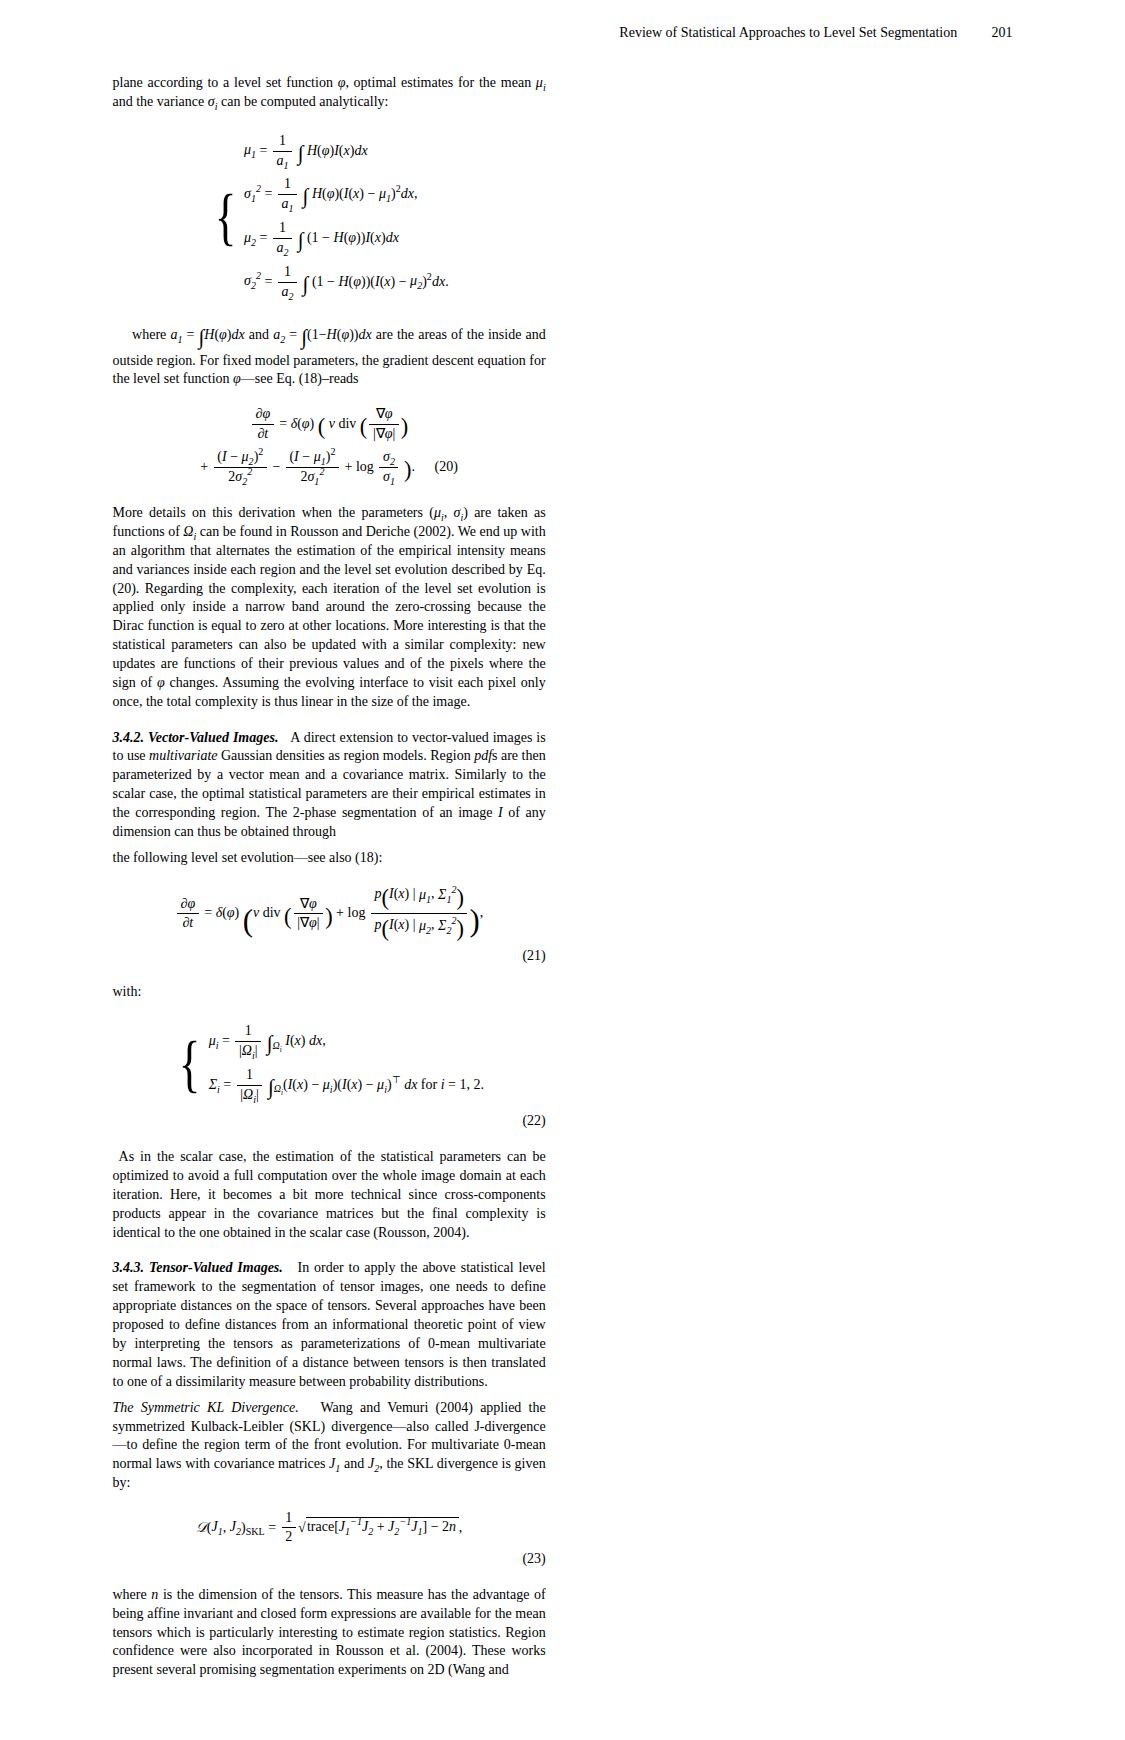Review of Statistical Approaches to Level Set Segmentation 201
plane according to a level set function φ, optimal estimates for the mean μi and the variance σi can be computed analytically:
{
μ1 = 1 a1 ∫ H(φ)I(x)dx
σ12 = 1 a1 ∫ H(φ)(I(x) − μ1)2dx,
μ2 = 1 a2 ∫ (1 − H(φ))I(x)dx
σ22 = 1 a2 ∫ (1 − H(φ))(I(x) − μ2)2dx.
where a1 = ∫H(φ)dx and a2 = ∫(1−H(φ))dx are the areas of the inside and outside region. For fixed model parameters, the gradient descent equation for the level set function φ—see Eq. (18)–reads
∂φ∂t = δ(φ) ( ν div (∇φ|∇φ|)
+ (I − μ2)22σ22 − (I − μ1)22σ12 + log σ2 σ1 ). (20)
More details on this derivation when the parameters (μi, σi) are taken as functions of Ωi can be found in Rousson and Deriche (2002). We end up with an algorithm that alternates the estimation of the empirical intensity means and variances inside each region and the level set evolution described by Eq. (20). Regarding the complexity, each iteration of the level set evolution is applied only inside a narrow band around the zero-crossing because the Dirac function is equal to zero at other locations. More interesting is that the statistical parameters can also be updated with a similar complexity: new updates are functions of their previous values and of the pixels where the sign of φ changes. Assuming the evolving interface to visit each pixel only once, the total complexity is thus linear in the size of the image.
3.4.2. Vector-Valued Images. A direct extension to vector-valued images is to use multivariate Gaussian densities as region models. Region pdfs are then parameterized by a vector mean and a covariance matrix. Similarly to the scalar case, the optimal statistical parameters are their empirical estimates in the corresponding region. The 2-phase segmentation of an image I of any dimension can thus be obtained through
the following level set evolution—see also (18):
∂φ∂t = δ(φ) (ν div (∇φ|∇φ|) + log p(I(x) | μ1, Σ12) p(I(x) | μ2, Σ22)),
(21)
with:
{
μi = 1|Ωi| ∫Ωi I(x) dx,
Σi = 1|Ωi| ∫Ωi(I(x) − μi)(I(x) − μi)⊤ dx for i = 1, 2.
(22)
As in the scalar case, the estimation of the statistical parameters can be optimized to avoid a full computation over the whole image domain at each iteration. Here, it becomes a bit more technical since cross-components products appear in the covariance matrices but the final complexity is identical to the one obtained in the scalar case (Rousson, 2004).
3.4.3. Tensor-Valued Images. In order to apply the above statistical level set framework to the segmentation of tensor images, one needs to define appropriate distances on the space of tensors. Several approaches have been proposed to define distances from an informational theoretic point of view by interpreting the tensors as parameterizations of 0-mean multivariate normal laws. The definition of a distance between tensors is then translated to one of a dissimilarity measure between probability distributions.
The Symmetric KL Divergence. Wang and Vemuri (2004) applied the symmetrized Kulback-Leibler (SKL) divergence—also called J-divergence—to define the region term of the front evolution. For multivariate 0-mean normal laws with covariance matrices J1 and J2, the SKL divergence is given by:
𝒟(J1, J2)SKL = 12√trace[J1−1 J2 + J2−1 J1] − 2n,
(23)
where n is the dimension of the tensors. This measure has the advantage of being affine invariant and closed form expressions are available for the mean tensors which is particularly interesting to estimate region statistics. Region confidence were also incorporated in Rousson et al. (2004). These works present several promising segmentation experiments on 2D (Wang and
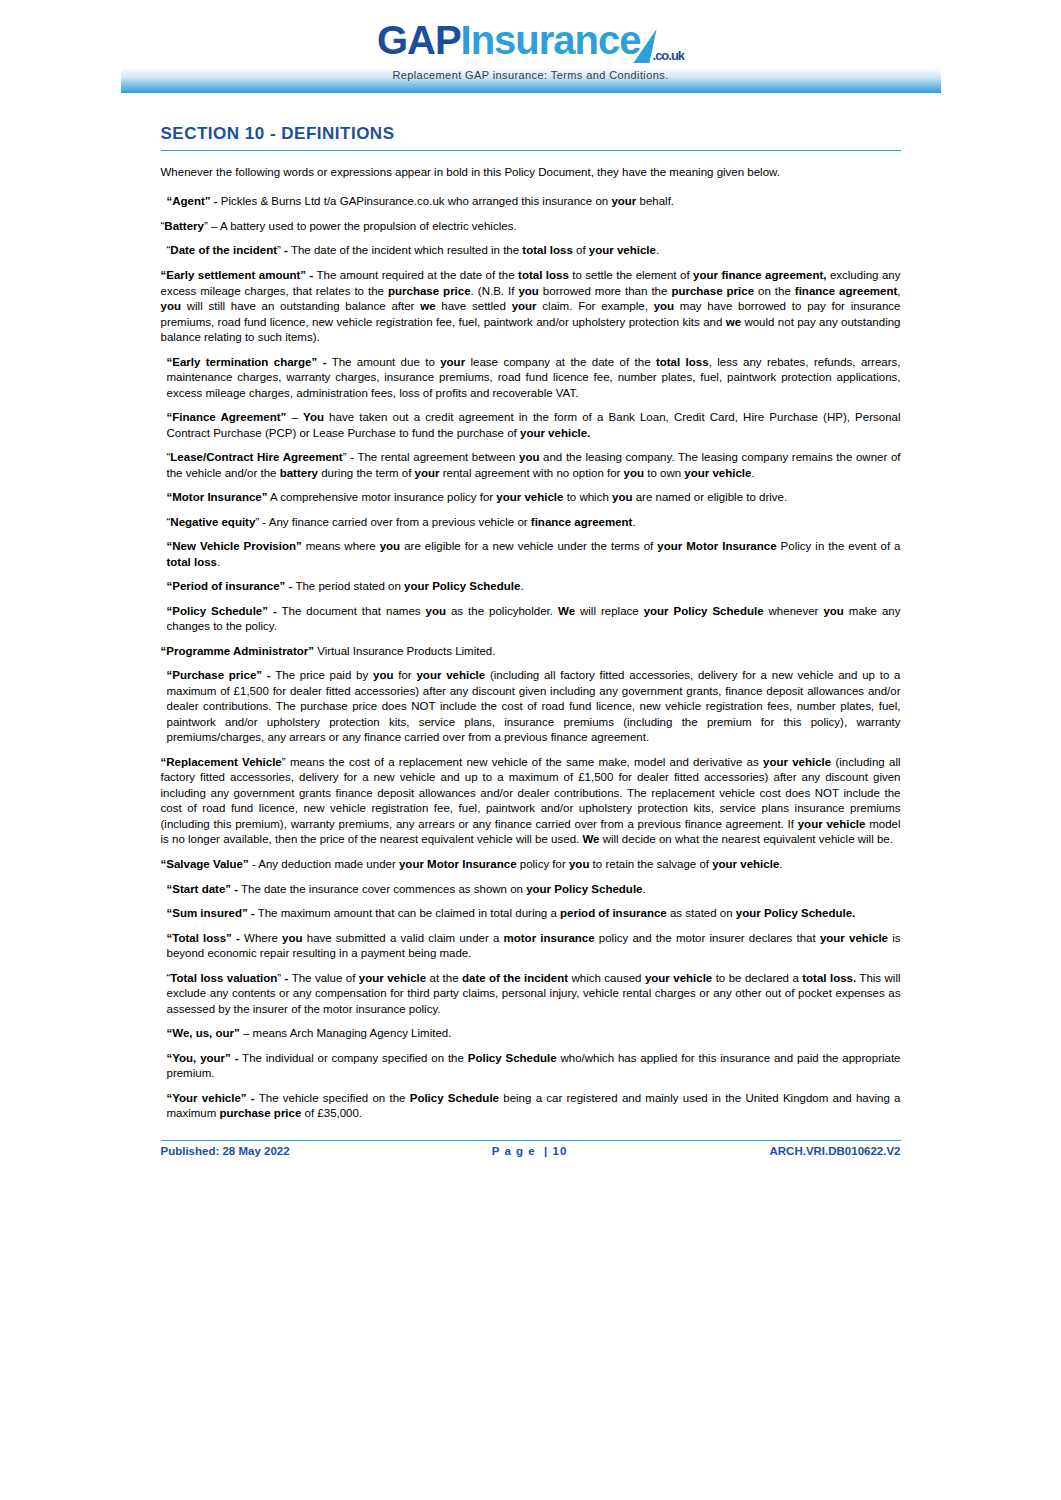GAP Insurance .co.uk
Replacement GAP insurance: Terms and Conditions.
SECTION 10 - DEFINITIONS
Whenever the following words or expressions appear in bold in this Policy Document, they have the meaning given below.
“Agent” - Pickles & Burns Ltd t/a GAPinsurance.co.uk who arranged this insurance on your behalf.
“Battery” – A battery used to power the propulsion of electric vehicles.
“Date of the incident” - The date of the incident which resulted in the total loss of your vehicle.
“Early settlement amount” - The amount required at the date of the total loss to settle the element of your finance agreement, excluding any excess mileage charges, that relates to the purchase price. (N.B. If you borrowed more than the purchase price on the finance agreement, you will still have an outstanding balance after we have settled your claim. For example, you may have borrowed to pay for insurance premiums, road fund licence, new vehicle registration fee, fuel, paintwork and/or upholstery protection kits and we would not pay any outstanding balance relating to such items).
“Early termination charge” - The amount due to your lease company at the date of the total loss, less any rebates, refunds, arrears, maintenance charges, warranty charges, insurance premiums, road fund licence fee, number plates, fuel, paintwork protection applications, excess mileage charges, administration fees, loss of profits and recoverable VAT.
“Finance Agreement” – You have taken out a credit agreement in the form of a Bank Loan, Credit Card, Hire Purchase (HP), Personal Contract Purchase (PCP) or Lease Purchase to fund the purchase of your vehicle.
“Lease/Contract Hire Agreement” - The rental agreement between you and the leasing company. The leasing company remains the owner of the vehicle and/or the battery during the term of your rental agreement with no option for you to own your vehicle.
“Motor Insurance” A comprehensive motor insurance policy for your vehicle to which you are named or eligible to drive.
“Negative equity” - Any finance carried over from a previous vehicle or finance agreement.
“New Vehicle Provision” means where you are eligible for a new vehicle under the terms of your Motor Insurance Policy in the event of a total loss.
“Period of insurance” - The period stated on your Policy Schedule.
“Policy Schedule” - The document that names you as the policyholder. We will replace your Policy Schedule whenever you make any changes to the policy.
“Programme Administrator” Virtual Insurance Products Limited.
“Purchase price” - The price paid by you for your vehicle (including all factory fitted accessories, delivery for a new vehicle and up to a maximum of £1,500 for dealer fitted accessories) after any discount given including any government grants, finance deposit allowances and/or dealer contributions. The purchase price does NOT include the cost of road fund licence, new vehicle registration fees, number plates, fuel, paintwork and/or upholstery protection kits, service plans, insurance premiums (including the premium for this policy), warranty premiums/charges, any arrears or any finance carried over from a previous finance agreement.
“Replacement Vehicle” means the cost of a replacement new vehicle of the same make, model and derivative as your vehicle (including all factory fitted accessories, delivery for a new vehicle and up to a maximum of £1,500 for dealer fitted accessories) after any discount given including any government grants finance deposit allowances and/or dealer contributions. The replacement vehicle cost does NOT include the cost of road fund licence, new vehicle registration fee, fuel, paintwork and/or upholstery protection kits, service plans insurance premiums (including this premium), warranty premiums, any arrears or any finance carried over from a previous finance agreement. If your vehicle model is no longer available, then the price of the nearest equivalent vehicle will be used. We will decide on what the nearest equivalent vehicle will be.
“Salvage Value” - Any deduction made under your Motor Insurance policy for you to retain the salvage of your vehicle.
“Start date” - The date the insurance cover commences as shown on your Policy Schedule.
“Sum insured” - The maximum amount that can be claimed in total during a period of insurance as stated on your Policy Schedule.
“Total loss” - Where you have submitted a valid claim under a motor insurance policy and the motor insurer declares that your vehicle is beyond economic repair resulting in a payment being made.
“Total loss valuation” - The value of your vehicle at the date of the incident which caused your vehicle to be declared a total loss. This will exclude any contents or any compensation for third party claims, personal injury, vehicle rental charges or any other out of pocket expenses as assessed by the insurer of the motor insurance policy.
“We, us, our” – means Arch Managing Agency Limited.
“You, your” - The individual or company specified on the Policy Schedule who/which has applied for this insurance and paid the appropriate premium.
“Your vehicle” - The vehicle specified on the Policy Schedule being a car registered and mainly used in the United Kingdom and having a maximum purchase price of £35,000.
Published: 28 May 2022
P a g e | 10
ARCH.VRI.DB010622.V2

※ ※ ※

(Goal of the exercise): Copy whichever lines of the records above contain the word "following".

(Result for this exercise):
the following level set evolution—see also (18):
Whenever the following words or expressions appear in bold in this Policy Document, they have the meaning given below.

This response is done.